● AIM 1: Decide whether each statement agrees with the investor comment: (a) the writer considers the company's price per earnings expensive; (b) the writer names the HomePod as one of the execution issues; (c) the writer says Amazon and Netflix are struggling. For each, answer yes or no and quote the words from the investor comment that settle it.
● AIM 2: Extend the investor comment with new sentences that follow on from its final line.

● PASSAGE TO READ:

--*--

From friend-of-the-blog Tommo_UK:

As I feared, not out of the woodshed yet. My dipping a toe in the water last week has turned into an ankle dip at today’s low.

I think the company’s longer term evolution into a media and services behemoth supported by its hardware ecosystem is sound but execution issues such as the HomePod, iPad Pro and iOS languishing behind the power of the hardware are ongoing concerns for me—as is the seemingly random laptop “strategy” (to be polite).

The price per earnings may be cheap, but unless there’s a really good transition plan in effect to excuse the short-term appearance of not having a clue then the Street has every right to be worried even if we’ve seen this all before.

This while Amazon and Netflix—the most overvalued pigs on the planet—continue to thrive, in spite of a bit of a pounding.

--*--

● EXTRACTED INFORMATION:
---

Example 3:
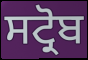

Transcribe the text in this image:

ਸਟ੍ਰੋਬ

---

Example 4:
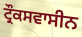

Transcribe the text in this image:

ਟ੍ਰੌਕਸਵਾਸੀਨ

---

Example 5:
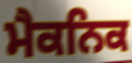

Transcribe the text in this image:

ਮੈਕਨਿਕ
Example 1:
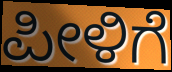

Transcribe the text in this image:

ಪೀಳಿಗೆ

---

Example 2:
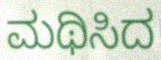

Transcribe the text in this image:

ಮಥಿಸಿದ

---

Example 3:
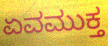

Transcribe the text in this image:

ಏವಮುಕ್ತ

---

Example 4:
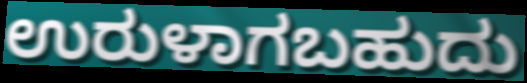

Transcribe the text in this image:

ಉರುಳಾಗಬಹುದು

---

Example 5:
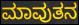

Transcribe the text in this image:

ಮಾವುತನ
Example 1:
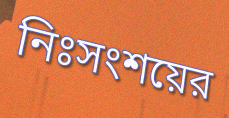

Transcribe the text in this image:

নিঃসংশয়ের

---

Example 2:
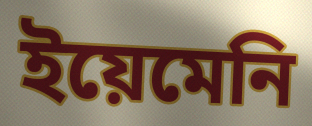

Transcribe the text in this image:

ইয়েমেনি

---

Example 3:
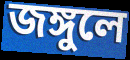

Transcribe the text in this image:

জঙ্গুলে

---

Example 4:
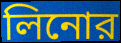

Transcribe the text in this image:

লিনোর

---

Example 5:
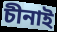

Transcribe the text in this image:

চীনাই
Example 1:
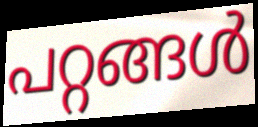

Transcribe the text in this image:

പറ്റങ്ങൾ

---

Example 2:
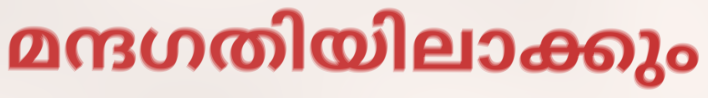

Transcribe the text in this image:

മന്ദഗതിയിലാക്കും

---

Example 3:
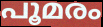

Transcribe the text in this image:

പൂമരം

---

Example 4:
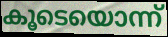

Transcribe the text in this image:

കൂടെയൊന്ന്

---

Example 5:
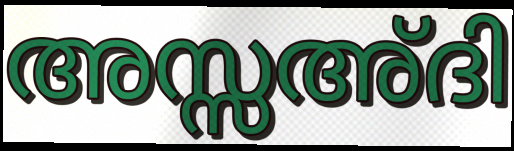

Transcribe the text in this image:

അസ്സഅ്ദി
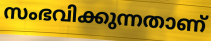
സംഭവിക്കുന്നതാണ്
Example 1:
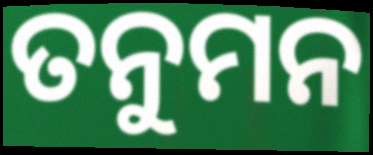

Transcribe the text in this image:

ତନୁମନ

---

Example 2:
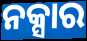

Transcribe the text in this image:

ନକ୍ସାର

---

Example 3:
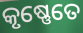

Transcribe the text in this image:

--*--

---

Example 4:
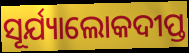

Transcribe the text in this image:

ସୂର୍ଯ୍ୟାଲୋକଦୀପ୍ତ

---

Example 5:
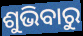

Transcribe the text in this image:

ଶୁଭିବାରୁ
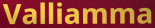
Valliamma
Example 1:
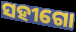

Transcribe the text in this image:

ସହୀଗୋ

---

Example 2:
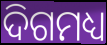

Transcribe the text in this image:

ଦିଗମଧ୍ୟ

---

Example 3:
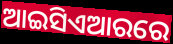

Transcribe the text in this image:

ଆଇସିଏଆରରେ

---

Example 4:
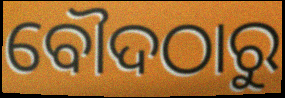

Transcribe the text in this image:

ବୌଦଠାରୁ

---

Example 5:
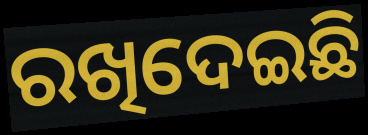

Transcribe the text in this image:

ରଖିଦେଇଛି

--*--

● RESPONSE 1:
(a) No: "The price per earnings may be cheap"
(b) Yes: "execution issues such as the HomePod, iPad Pro and iOS languishing behind the power of the hardware"
(c) No: "continue to thrive, in spite of a bit of a pounding"

● RESPONSE 2:
There’s no rhyme or reason to it, which is what makes it so unpredictable and maddening. It truly requires a love-hate relationship with this stock to want to stay in it, which is why I am so hesitant to keep big positions on it any more. Unlike Buffett I don’t have billions to lose for the short term. Personally I think the hysteria is overblown—it has been for the last 15 years solid—but the difference is these days as goes AAPL so goes the market.

Frankly there’s a confusion in Apple’s product matrix and lineup I’ve not seen since before Jobs returned and simplified everything. With the emphasis on iPhone sales, and the lack of visibility on them, and the rumours rife of production cutbacks running up to Christmas, it’s easy to see why people are spooked.

There’s one simple explanation I’m not seeing discussed though: Apple started production of this year’s models months earlier than ever before to stockpile for the launch, which is why there were no shortages. Having done so, they’re probably already in-stock for Christmas and are doing the production cutback they’d normally do for the following quarter this quarter instead.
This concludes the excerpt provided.